Some states have gone outside the program to exchange tests. For example, Mississippi donated more than 79,000 tests to Pennsylvania in November, said Jim Craig, senior deputy for the Mississippi State Department of Health.

For the states that participated, the exchange program was effective in identifying and shipping tests to places in need across the country through much of 2021. Colorado, for instance, received tests from five states from May through August of last year, bringing in about 340,000 kits that were close to expiring.

Some donations went farther. When nationwide demand for testing diminished early last year, the Arkansas Department of Health couldn’t find a state to take 300,000 tests close to expiring. Danyelle McNeill, a department spokesperson, said Arkansas donated the tests to India, where the delta variant was first identified, in late winter 2021.

Brunelle, North Dakota’s chief nursing officer, said the state expanded access to its supply of tests to schools, businesses, health providers, and others, offering free kits and training to those who would use them. Even then, Brunelle said, the state had more tests than it could distribute before they expired.
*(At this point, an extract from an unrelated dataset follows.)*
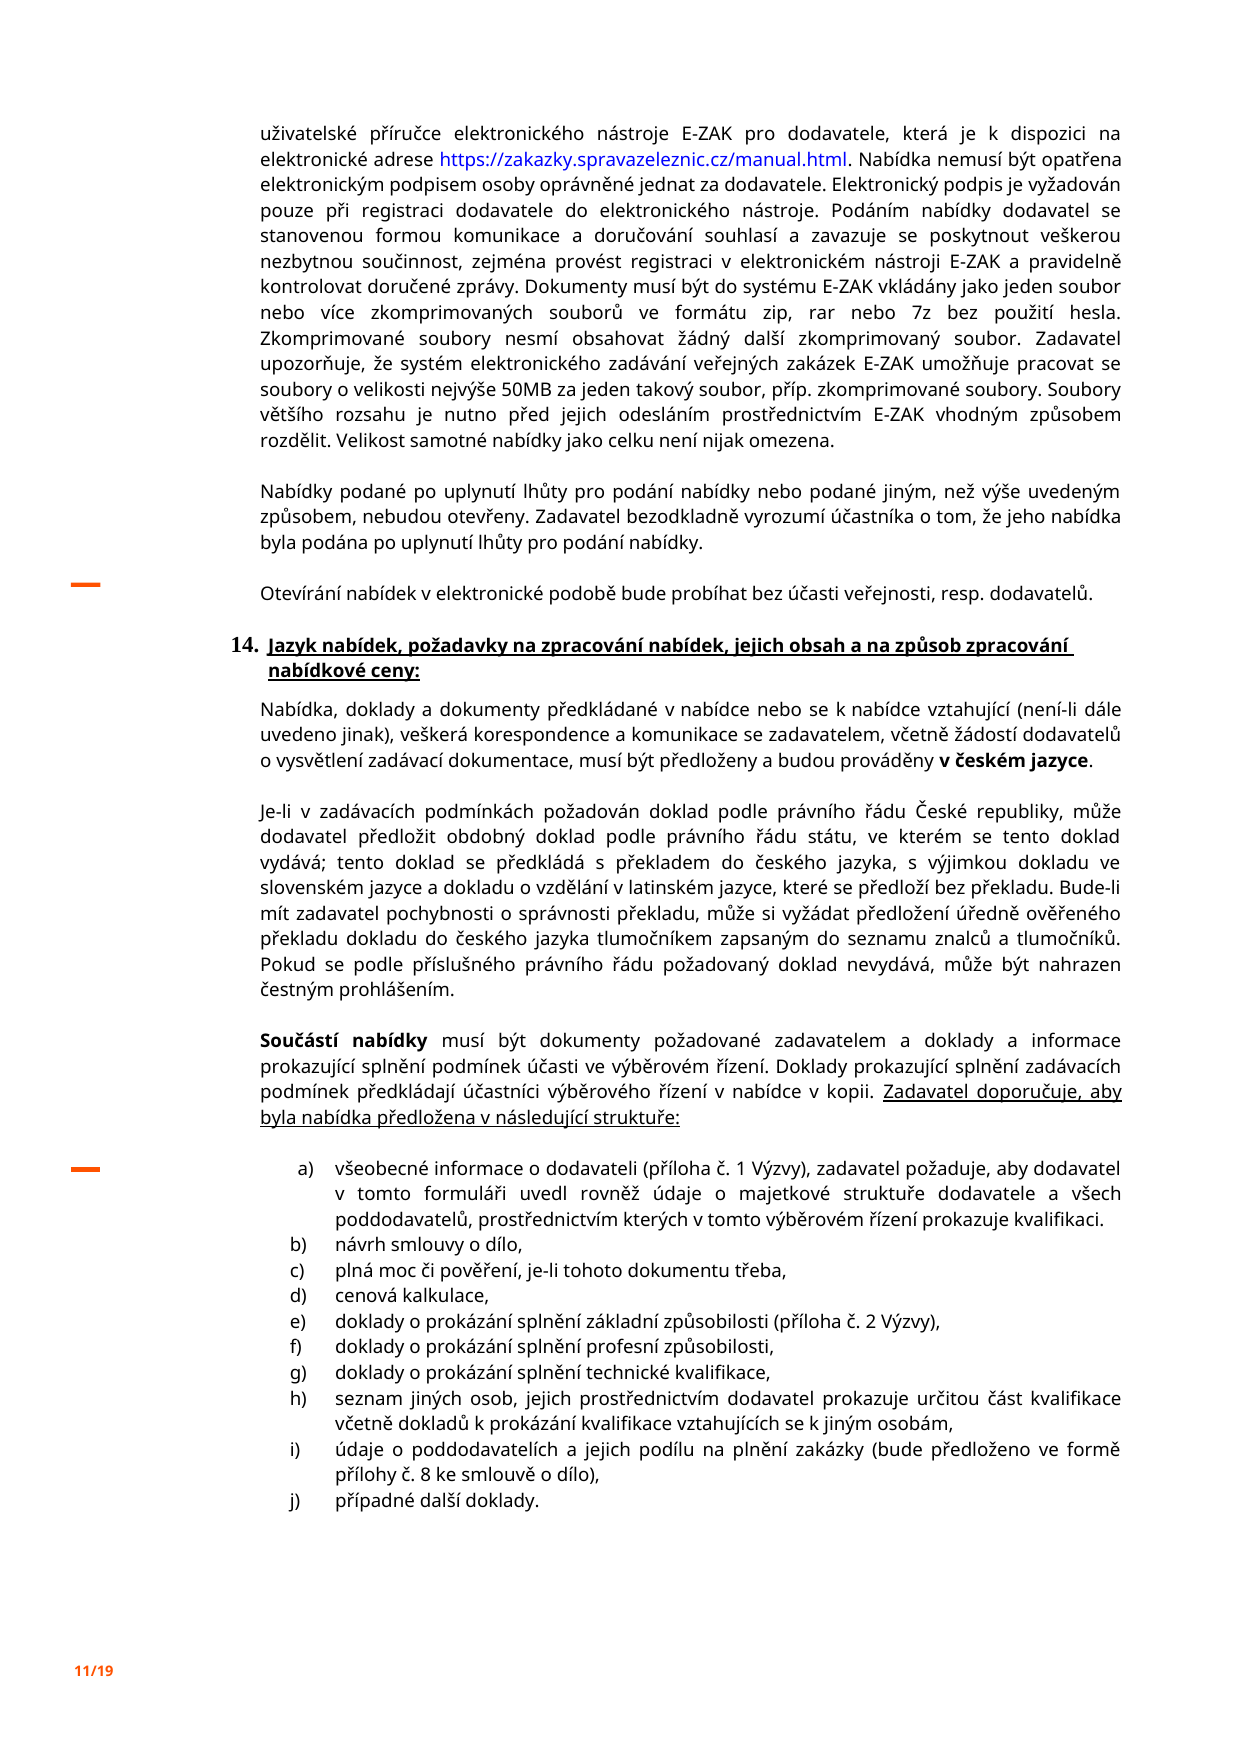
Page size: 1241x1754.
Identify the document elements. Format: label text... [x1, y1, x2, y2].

In January 2021, North Dakota sent 250,000 tests to Montana. Demand in Montana was low at the time, but Jon Ebelt, a spokesperson for the state Department of Public Health and Human Services, said the state “did not want to turn down free tests” after supplies had been tight earlier in the pandemic.

That summer, Montana sent 51,000 of those tests to Colorado.

But by January 2022, Montana’s supplies had been depleted. Health officials notified school districts that the pool of BinaxNOW test kits had run dry. The state worked through suppliers to order 650,000 tests and planned to start distributing them on Jan. 30. Montana Gov. Greg Gianforte, a Republican, blamed the Biden administration, saying it had repeatedly failed to increase testing supplies.

The Biden administration has created a website where households can sign up to receive four free tests, and officials have said tests are expected to ship within seven to 12 days of orders being placed. But that initial rollout raised access issues for some of the most vulnerable.

In fall 2021, North Dakota sent 750,000 rapid tests to the Children’s Hospital of Philadelphia. David Rubin, M.D., the hospital’s director of population health innovation, said the hospital distributed those supplies to a school-based testing program in southeastern Pennsylvania.

Rubin said that without the federal platform, the hospital is trying to get more tests for the program through federal agencies but that the line for them is long.

“We’re starting to imagine a world with less testing right now because it’s the reality,” Rubin said.

In some cases, the FDA has extended the shelf life for certain tests, most recently this month when it put a 15-month life span on Abbott’s at-home tests.

Amid the shortage, states have also sought permission to use outdated stock still on their shelves. Andy Owen, a spokesperson for the Maryland Department of Health, said that on Jan. 18, the FDA gave the state an additional three months to use 97,000 expired rapid tests that must be administered by a provider. That’s after Florida got another three-month extension to use roughly 1 million test kits that had expired at the end of December.

The Centers for Medicare & Medicaid Services released guidelines in 2020 that allowed states to use expired tests “until non-expired supplies become available.”

New Mexico Department of Health spokesperson Katy Diffendorfer said the state told a school that it could use older tests after the school’s supply dwindled to outdated kits. “They desperately needed to be able to test,” Diffendorfer said, adding that the state would send non-expired tests as soon as possible.

In North Dakota, which once had an abundance of tests, Brunelle said the state was starting to see access issues this winter, especially in rural places. The state has been careful about sending tests out, even within the state. North Dakota stalled its program to distribute tests to businesses, which Brunelle hopes is temporary.

“Right now, we need to keep our priority with our health care system, our first responders, our vulnerable populations,” she said.